One of the things I love the most about the Montessori system is that the education is not limited to the academics only. It goes beyond this, educating the child in all aspects of life so that he can turn into a good citizen. “Grace and Courtesy”, which is taught from a very young age, is as important as the academic areas. For those who are not familiar with the term “grace and courtesy” it involves lessons that help the child gain control, concentration and conscience about the environment that surrounds him and how he/she should interact with those around him.
Within the lessons of “Grace and Courtesy” one could find several that involve proper manners and rules of etiquette. On many occasions we go to different places and surprise ourselves with the way that children are acting. With Christmas around the corner, and example of this could be when someone gives a child a gift, the child opens it and makes a face as if saying “but I do not like this”. Suddenly the parent is reacting and saying: “Aren’t you going to say thank you?” I am sure this comment could make any child pretty uncomfortable. If we show the children how to act under certain circumstances (as when someone gives them a present that they do not like) I am sure this will save us many headaches; and we will feel very proud of our children’s good manners.
Not long ago I had the opportunity of Reading a great book in regards to this topic. “Montessori at Home or at school-How to teach Grace and Courtesy” by Deb Chitwood. Deb is a Montessori teacher, who has worked in both, school and home-school setting. She shares great ideas on how to integrate “grace and courtesy” into a child’s education. Her book can be purchase through Amazon. It is an E-book, which offers the reader different alternatives on how to read it(Tablet, computer or even telephone).
This book has several chapters about courtesy and etiquette. One of the things that I loved about the book is that the author took into consideration the different stages of development that a child experiences. She also suggests that it is advisable to modify the lessons according to a region and the culture where one lives.
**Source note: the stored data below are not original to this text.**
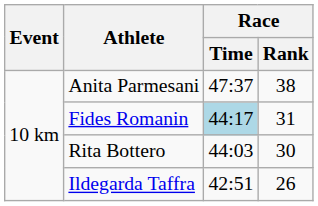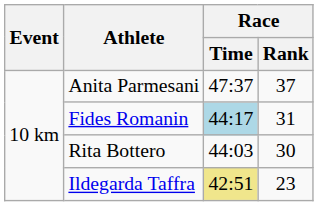Anita Parmesani | Race / Rank: 38 -> 37
Ildegarda Taffra | Race / Time: no background -> khaki background
Ildegarda Taffra | Race / Rank: 26 -> 23
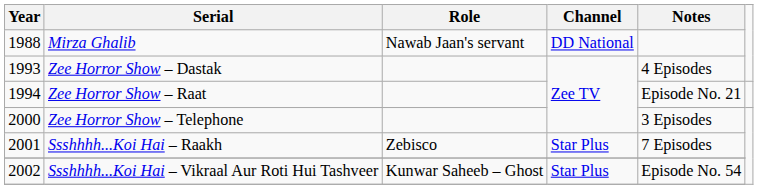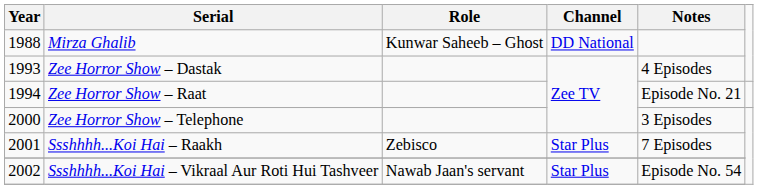Mirza Ghalib | Role: Nawab Jaan's servant -> Kunwar Saheeb – Ghost
Ssshhhh...Koi Hai – Vikraal Aur Roti Hui Tashveer | Role: Kunwar Saheeb – Ghost -> Nawab Jaan's servant
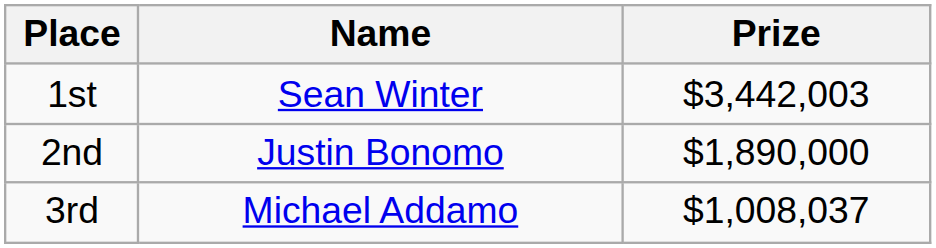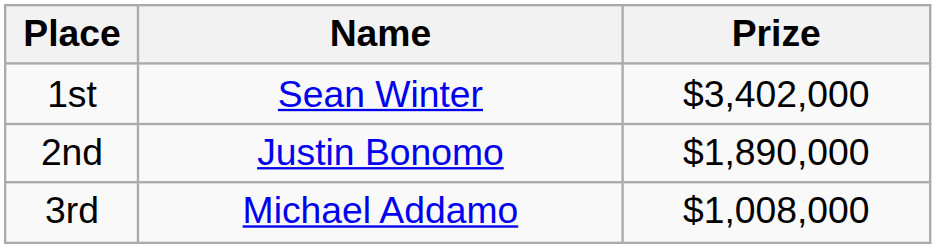1st | Prize: $3,442,003 -> $3,402,000
3rd | Prize: $1,008,037 -> $1,008,000
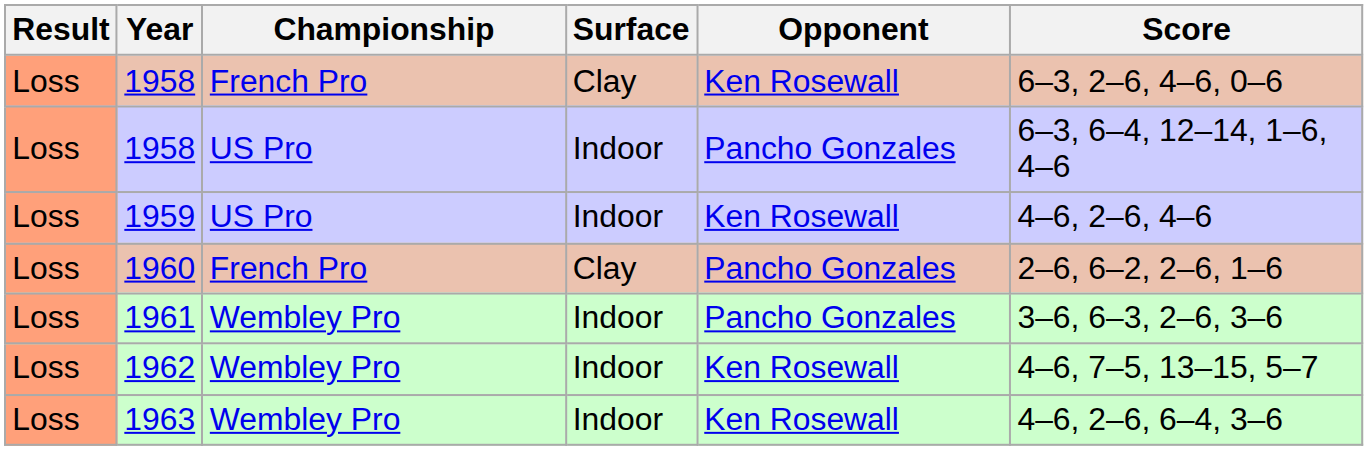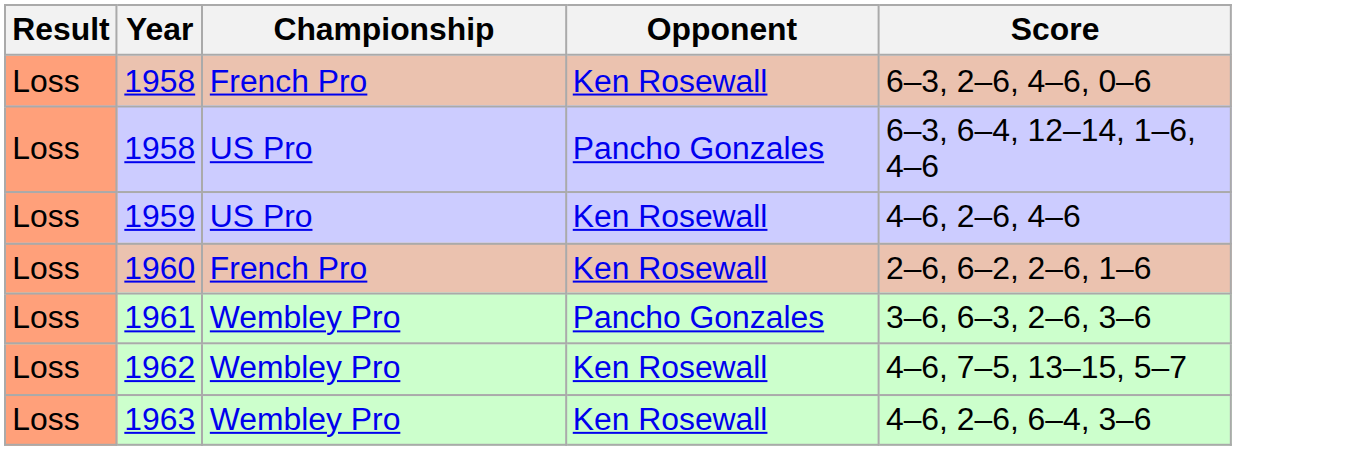- column: Surface | Clay | Indoor | Indoor | Clay | Indoor | Indoor | Indoor
1960 | Opponent: Pancho Gonzales -> Ken Rosewall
The second part of the book is written for an older child to be able to read and understand. The information is simple, since the explanations and short and precise (even for someone whose first language is not English). This book could be a great resource for parents, Montessori teachers or teacher in general. In her book, Deb offers different rules and ideas on how to teach proper etiquette, always taking into consideration the age or stage of development a child is experiencing at the time of the lesson. I would highly recommend it!